Assignment:
In the data below, which lines hold the word "авиакомпании"? Copy them.

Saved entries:
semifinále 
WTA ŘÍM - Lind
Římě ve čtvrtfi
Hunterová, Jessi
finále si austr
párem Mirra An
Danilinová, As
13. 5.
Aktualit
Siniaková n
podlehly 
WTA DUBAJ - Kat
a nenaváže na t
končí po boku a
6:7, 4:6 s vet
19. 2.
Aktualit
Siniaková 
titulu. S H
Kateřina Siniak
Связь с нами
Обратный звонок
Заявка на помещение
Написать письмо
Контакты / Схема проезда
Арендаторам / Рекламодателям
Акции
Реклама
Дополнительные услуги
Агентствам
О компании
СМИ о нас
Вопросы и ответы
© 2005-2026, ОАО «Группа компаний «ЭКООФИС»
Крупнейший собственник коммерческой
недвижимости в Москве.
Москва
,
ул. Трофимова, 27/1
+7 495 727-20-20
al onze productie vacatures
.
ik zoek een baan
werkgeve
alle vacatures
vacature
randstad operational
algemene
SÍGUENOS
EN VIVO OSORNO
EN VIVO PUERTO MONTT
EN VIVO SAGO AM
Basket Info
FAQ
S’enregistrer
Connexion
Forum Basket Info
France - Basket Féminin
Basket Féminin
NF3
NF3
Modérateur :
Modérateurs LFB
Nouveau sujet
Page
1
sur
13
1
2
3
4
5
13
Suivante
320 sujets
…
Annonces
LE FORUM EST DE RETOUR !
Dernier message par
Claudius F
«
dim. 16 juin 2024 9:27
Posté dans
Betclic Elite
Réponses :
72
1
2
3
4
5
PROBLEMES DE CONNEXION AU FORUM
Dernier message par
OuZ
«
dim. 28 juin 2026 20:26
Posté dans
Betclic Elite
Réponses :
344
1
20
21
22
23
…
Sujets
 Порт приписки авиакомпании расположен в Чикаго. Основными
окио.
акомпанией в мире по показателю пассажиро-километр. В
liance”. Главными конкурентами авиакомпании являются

Reply to the task:
 Порт приписки авиакомпании расположен в Чикаго. Основными
liance”. Главными конкурентами авиакомпании являются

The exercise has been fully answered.